Level of activity Wielechowski also asked the amount of activity that could be generated by Great Bear’s development program; specifically the number of wells that would be drilled.
Referring to an article he’d recently read, Wielechowski said, “a shale well may initially produce oil at a high rate, perhaps a 1,000 barrels a day, (but) production tends to decline rapidly … stabilizing at a long-term rate of maybe 100 to 200 barrels a day. It goes on to say that in the Bakken play of North Dakota, for example, total production from the play (at the time) was running at about 488,000 barrels a day from 6,000 wells, indicating an average daily well production of just 80 barrels. Could you comment on what that would mean — the number of wells you would need to drill to fully commercialize the shale development that you’re looking at?”
Duncan said, “It’s our expectation that a well spacing in North Alaska will ultimately be somewhere around 160 acres per well” with 200 new wells and eight pads per year. … If we’re trying to develop the Shublik, the Kingak and the HRZ all at the same time it portends a significant number of wells.”

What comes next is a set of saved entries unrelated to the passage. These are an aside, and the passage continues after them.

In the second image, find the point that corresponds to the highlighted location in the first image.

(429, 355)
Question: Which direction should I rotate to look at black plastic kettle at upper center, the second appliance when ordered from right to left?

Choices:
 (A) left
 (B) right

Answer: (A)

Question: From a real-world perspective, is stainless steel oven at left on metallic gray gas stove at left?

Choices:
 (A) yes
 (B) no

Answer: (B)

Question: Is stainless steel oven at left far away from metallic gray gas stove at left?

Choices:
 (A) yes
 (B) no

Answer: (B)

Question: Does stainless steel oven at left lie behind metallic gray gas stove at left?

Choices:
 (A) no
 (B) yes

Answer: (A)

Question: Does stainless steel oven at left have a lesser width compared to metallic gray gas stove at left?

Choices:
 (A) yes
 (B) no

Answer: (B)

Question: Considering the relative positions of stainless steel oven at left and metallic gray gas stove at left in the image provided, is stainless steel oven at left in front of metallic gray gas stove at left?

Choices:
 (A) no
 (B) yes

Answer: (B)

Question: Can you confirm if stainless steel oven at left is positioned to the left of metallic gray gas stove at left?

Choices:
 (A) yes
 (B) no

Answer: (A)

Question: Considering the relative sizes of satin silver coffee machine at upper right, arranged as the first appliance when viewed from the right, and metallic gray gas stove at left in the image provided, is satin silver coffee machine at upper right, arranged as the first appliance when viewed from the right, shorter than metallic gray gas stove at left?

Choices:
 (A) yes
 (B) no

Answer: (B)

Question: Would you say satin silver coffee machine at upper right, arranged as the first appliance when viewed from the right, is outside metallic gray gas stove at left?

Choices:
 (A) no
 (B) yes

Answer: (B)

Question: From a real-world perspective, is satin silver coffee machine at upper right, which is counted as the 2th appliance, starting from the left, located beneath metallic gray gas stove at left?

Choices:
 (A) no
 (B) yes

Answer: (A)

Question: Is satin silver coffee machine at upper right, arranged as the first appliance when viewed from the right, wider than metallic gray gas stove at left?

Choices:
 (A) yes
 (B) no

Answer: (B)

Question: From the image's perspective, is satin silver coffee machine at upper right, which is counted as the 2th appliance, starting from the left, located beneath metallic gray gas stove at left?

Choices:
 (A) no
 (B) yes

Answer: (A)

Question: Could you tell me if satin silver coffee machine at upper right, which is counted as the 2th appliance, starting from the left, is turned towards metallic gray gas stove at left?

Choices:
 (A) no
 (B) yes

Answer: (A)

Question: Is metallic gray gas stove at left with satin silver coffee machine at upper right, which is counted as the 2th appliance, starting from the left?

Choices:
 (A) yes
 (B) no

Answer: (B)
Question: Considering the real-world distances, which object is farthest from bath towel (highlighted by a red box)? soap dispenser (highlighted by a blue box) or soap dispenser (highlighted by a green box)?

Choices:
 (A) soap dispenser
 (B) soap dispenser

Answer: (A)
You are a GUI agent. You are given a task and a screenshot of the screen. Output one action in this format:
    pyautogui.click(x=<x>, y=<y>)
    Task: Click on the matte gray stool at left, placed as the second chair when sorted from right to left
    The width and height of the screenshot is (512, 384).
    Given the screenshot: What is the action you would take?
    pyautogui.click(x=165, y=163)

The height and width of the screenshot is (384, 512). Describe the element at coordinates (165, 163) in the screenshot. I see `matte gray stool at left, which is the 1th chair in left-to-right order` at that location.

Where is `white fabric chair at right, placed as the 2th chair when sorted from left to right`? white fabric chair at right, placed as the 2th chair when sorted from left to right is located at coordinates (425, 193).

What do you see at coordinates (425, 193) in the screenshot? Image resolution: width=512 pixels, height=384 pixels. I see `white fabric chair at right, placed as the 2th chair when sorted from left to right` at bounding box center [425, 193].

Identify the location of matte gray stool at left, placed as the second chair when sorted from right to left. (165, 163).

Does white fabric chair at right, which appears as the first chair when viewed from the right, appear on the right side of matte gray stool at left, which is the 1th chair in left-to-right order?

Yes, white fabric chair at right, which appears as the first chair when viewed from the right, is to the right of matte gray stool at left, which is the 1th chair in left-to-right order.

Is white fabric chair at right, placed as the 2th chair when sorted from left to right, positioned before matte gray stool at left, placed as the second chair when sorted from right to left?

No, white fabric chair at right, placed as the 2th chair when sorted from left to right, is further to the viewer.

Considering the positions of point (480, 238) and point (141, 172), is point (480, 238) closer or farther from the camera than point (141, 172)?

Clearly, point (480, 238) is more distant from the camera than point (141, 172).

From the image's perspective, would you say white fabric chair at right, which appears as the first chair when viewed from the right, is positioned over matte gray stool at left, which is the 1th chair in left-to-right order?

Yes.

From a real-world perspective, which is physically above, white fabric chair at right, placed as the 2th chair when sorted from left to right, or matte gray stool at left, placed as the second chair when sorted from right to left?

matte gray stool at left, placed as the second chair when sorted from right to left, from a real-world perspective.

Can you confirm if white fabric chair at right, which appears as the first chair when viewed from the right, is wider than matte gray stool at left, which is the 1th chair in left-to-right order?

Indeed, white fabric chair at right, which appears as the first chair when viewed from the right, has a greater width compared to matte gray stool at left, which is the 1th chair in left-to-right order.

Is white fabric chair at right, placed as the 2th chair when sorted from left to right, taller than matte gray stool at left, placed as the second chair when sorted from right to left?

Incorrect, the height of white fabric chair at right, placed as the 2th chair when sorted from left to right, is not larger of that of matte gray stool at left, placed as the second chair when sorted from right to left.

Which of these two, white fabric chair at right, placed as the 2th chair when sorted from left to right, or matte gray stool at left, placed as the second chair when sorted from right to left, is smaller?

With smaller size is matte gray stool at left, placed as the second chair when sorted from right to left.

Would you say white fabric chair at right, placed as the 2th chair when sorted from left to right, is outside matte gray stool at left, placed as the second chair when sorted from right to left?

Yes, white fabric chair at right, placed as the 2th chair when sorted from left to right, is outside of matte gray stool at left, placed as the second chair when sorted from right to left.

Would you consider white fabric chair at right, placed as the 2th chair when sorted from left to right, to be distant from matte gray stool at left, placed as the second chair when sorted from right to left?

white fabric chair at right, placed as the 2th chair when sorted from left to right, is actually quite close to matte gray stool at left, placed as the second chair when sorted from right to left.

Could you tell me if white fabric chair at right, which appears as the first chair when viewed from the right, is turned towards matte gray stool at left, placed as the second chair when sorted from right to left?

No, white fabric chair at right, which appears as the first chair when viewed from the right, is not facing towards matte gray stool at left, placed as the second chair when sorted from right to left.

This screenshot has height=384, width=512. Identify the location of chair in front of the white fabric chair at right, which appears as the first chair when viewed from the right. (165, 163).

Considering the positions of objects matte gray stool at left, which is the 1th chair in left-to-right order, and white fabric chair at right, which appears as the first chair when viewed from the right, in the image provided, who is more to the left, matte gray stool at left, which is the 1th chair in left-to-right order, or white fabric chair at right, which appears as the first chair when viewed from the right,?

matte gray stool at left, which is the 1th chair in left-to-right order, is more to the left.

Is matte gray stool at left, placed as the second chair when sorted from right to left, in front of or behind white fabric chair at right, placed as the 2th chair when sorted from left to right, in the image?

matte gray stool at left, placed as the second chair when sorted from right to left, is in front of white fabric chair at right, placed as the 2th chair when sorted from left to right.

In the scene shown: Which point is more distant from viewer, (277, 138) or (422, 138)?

Great Bear’s focus, he said, “in addition to getting an effective test of the play, is also to focus on reducing surface footprint and have more things going on under the ground with pipe than above the ground with wellheads and things of that nature. So 200 wells a year, which is less than the number drilled per month in the Eagle Ford will support an operation here that goes well past my career and probably most of the folks in this room, in fact,” Duncan said.